The Influence of the Bronchioloalveaolar Component of an Invasive Adenocarcinoma on Survival
Philip S Hasleton, Trond-Eirik Strand, Erik H Strom, Hans Rostad. Hebrew University, Jerusalem, Israel; Cancer Registry of Norway, Oslo, Norway; Oslo University Hospital, Oslo, Norway
Background: The literature has been divided as to whether the adenocarcinoma in situ (AIS) component of an invasive adenocarcinoma has an influence on prognosis. We were able to study a cohort of Norwegian patients, who had resections for adenocarcinoma to answer this question.
Design: 137 cases with an AIS component were selected from a series of invasive adenocarcinomas. Some cases were reclassified as different tumor types and discarded. The cases were studied by one pathologist (PSH) who had no knowledge of the clinical outcome. The percentage of the AIS component was calculated on the total number of tumor sections and a mean calculated. The presence of lymphatic, vascular and pleural invasion, when present, were noted. A final diagnosis as to the predominant cell type in the tumor was recorded. Age, sex, tumor size, pTNM grade and pathology variables were adjusted for in a Cox regression analysis.
Results: 103 patients were identified with an AIS component, five cases had 'pure' AIS and two further cases had more than a 95% component. The remaining 96 cases had invasive adenocarcinoma with an AIS component. 56.3% of the patients were aged 50 - 69 years. There were 55 females and 48 males. 64% of cases were p stage I (TNM7). Correlations with age, sex, pTNM stage, side of the tumor had no significant correlations. Patients with a greater AIS component had superior survival (p = 0.019). However mucinous tumors had a worse prognosis than non-mucinous (p=0.022). As expected, patients with lymph node metastases as well as pleural invasion and lymphatic and vascular involvement had poorer survivals than those without.

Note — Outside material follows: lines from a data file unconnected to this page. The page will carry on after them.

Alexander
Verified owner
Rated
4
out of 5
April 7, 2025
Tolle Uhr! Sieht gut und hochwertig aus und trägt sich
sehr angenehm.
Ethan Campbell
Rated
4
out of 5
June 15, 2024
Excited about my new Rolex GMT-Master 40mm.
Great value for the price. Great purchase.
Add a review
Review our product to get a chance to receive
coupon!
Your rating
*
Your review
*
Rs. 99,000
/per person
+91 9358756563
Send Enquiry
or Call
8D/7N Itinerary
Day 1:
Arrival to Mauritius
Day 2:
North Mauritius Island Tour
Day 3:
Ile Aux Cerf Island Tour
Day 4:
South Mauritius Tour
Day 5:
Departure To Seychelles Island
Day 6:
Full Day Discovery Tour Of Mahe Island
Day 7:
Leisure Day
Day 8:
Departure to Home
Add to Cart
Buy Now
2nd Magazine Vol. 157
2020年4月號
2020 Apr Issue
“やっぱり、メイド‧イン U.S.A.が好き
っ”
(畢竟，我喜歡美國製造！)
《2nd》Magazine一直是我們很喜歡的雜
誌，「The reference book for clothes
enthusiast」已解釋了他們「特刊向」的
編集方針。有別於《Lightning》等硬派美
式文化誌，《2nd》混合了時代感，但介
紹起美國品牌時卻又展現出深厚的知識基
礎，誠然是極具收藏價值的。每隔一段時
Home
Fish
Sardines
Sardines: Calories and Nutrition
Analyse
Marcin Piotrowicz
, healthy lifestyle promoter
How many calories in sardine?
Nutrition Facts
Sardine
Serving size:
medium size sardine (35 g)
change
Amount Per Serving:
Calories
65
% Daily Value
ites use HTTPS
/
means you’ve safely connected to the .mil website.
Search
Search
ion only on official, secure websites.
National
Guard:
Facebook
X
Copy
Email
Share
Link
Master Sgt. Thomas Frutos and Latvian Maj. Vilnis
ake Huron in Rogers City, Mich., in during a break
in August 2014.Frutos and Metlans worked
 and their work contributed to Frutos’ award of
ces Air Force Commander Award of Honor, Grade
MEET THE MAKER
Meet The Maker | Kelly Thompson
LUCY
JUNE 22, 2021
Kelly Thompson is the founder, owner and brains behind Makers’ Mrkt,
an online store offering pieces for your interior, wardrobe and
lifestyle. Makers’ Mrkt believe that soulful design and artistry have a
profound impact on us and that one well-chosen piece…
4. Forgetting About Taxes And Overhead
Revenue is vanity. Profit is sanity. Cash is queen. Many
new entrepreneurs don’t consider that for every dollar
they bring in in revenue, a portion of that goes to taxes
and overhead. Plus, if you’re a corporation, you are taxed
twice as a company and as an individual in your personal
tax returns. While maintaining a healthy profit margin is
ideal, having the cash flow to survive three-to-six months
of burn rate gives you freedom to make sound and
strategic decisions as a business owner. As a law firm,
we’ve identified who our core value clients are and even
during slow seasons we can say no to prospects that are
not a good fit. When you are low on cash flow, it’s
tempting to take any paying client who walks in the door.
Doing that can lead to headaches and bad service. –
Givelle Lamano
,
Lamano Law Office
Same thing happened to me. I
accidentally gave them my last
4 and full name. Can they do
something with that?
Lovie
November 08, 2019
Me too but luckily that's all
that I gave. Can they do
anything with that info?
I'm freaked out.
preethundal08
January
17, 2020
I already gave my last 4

Conclusions: The percentage of the AIS component plays an independent significant prognostic factor in adenocarcinomas of lung with this component. It is recommended that histopathologists routinely calculate this percentage and incorporate the information into their final report, as this is a significant factor relating to survival. It does not take long to calculate the percentage of the AIS component. This data needs an interobserver verification study. The present data is compared with that in the literature.